Si fa presto a dire startup
Antonio Santangelo
Pubblicato il 18/07/2017
Ultimo aggiornamento: 06/02/2018 alle 14:22
Secondo il MISE (dati marzo 2017), la Lombardia è la regione che ospita il maggior numero di startup innovative: sono 1596 e rappresentano quasi un quarto (23,2%) del totale nazionale, seguita da Emilia Romagna (764 – 11,1%) e Lazio (655 – 9,5%).
Dal varo del Decreto Crescita 2.0 del 2012, le iniziative di promozione delle startup si sono moltiplicate sul territorio, e non v’è regione in cui non si sia tenuto un pitch, un incontro con investitori, un convegno di riflessione.
Non v’è dubbio che il fenomeno abbia molteplici aspetti positivi, innanzitutto come individuazione di alternativa concreta all’exit tradizionale, la ricerca di un posto fisso che è stata la stella cometa inseguita da generazioni. Una stella molto appannata di recente, non solo per la lunga crisi finanziaria che abbiamo alle spalle, anche per la perdurante difficoltà dei giovani a trovare spazio in un mercato del lavoro che privilegia i loro padri e, per i più giovani, persino i loro nonni.
Ecco quindi che la spinta all’auto-imprenditorialità può rappresentare una alternativa all’emigrazione all’estero o all’attesa rassegnata che qualcosa si muova, anche per la lentezza con cui al Jobs act stentano a seguire tutti i supporti alla riqualificazione e alla ricerca del lavoro che invece ne sono parte essenziale.
Purché siano chiare alcune premesse.
La moltiplicazione di concorsi, bandi, iniziative e giornate dedicate all'esposizione di idee imprenditoriali è stato l'elemento caratterizzante la fase del dopo-crisi finanziaria. Si fa spesso riferimento a Silicon Valley, a Londra e, più di recente, a Berlino; si indicano negli unicorni (startup il cui valore è uguale o superiore al miliardo di dollari) la meta da raggiungere, con la stessa enfasi con cui 50 anni fa si indicava l'obiettivo di una sistemazione in una azienda a partecipazione di Stato.

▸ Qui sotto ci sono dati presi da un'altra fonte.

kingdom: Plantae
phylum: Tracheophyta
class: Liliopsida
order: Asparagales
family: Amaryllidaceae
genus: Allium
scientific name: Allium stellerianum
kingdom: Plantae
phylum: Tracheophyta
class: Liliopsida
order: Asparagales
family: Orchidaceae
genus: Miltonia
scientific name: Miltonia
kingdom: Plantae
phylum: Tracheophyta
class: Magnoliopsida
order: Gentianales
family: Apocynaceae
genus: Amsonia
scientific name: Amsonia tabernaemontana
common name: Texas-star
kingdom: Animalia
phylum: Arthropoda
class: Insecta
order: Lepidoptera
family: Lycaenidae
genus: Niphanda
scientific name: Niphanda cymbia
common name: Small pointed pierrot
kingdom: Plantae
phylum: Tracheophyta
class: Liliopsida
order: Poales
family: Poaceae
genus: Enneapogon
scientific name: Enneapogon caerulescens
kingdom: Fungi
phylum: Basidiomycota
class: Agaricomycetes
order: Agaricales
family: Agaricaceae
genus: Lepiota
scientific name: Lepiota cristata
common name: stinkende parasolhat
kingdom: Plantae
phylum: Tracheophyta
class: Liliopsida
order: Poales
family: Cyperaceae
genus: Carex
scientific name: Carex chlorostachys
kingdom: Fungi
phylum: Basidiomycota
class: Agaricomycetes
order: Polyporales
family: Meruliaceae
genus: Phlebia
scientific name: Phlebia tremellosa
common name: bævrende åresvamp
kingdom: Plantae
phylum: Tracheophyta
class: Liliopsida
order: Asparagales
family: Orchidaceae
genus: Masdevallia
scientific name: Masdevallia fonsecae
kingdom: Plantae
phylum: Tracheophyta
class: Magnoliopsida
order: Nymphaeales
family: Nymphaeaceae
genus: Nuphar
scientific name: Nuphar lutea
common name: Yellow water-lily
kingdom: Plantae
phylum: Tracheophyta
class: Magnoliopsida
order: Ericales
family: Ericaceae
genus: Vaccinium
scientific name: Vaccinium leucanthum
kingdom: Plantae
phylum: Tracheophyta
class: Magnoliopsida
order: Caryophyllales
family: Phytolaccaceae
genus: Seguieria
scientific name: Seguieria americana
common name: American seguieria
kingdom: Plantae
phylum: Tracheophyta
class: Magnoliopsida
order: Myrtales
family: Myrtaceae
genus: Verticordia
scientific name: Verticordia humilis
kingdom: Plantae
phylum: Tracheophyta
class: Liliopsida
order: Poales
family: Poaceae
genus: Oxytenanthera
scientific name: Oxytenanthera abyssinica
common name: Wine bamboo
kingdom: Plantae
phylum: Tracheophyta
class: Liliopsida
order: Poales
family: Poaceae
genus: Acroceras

E' bene chiarire, allora, che il successo dei territori citati deriva dalla capacità di creare un contesto ricettivo e adatto a ospitare e sviluppare le nuove idee, un ecosistema i cui ingredienti sono: capitali, servizi, open innovation.
Per quanto riguarda l'aspetto finanziario è cruciale la presenza di finanziatori (venture capital) che siano specializzati su ambiti molto focalizzati, in grado cioè di conoscere modelli di business, criteri, tecnologie, servizi e persone di riferimento del settore/comparto/area di specializzazione. Ciò li mette in grado di valutare e apprezzare l'innovazione senza bisogno di ricorrere a terzi o di proteggersi dall'insuccesso chiedendo garanzie ai clienti.
Così i servizi a sostegno delle nuove iniziative sono cruciali per la loro sopravvivenza: dal marketing alla gestione, dal supporto all'internazionalizzazione a quello alla partecipazione ai bandi europei. Più personalizzati e meno standardizzati sono, tanto maggior valore hanno.
Infine, l'open innovation non è semplicemente facilitare la condivisione della conoscenza o spingere alla collaborazione le imprese. E' innanzitutto il riconoscimento da parte delle imprese (grandi e medie principalmente) che le idee più innovative stanno all'esterno dell'azienda; ciò si traduce nella disponibilità a collaborare, più spesso ad acquistare, la start up o il suo fondatore. Sono le idee, e la capacità di metterle in pratica, il valore reale delle start up. La grande impresa si apre acquistando intelligenza sul mercato e dando prospettive e strategia alle iniziative più promettenti.
In assenza di questo si condannano le nuove imprese a vivacchiare, quando va bene.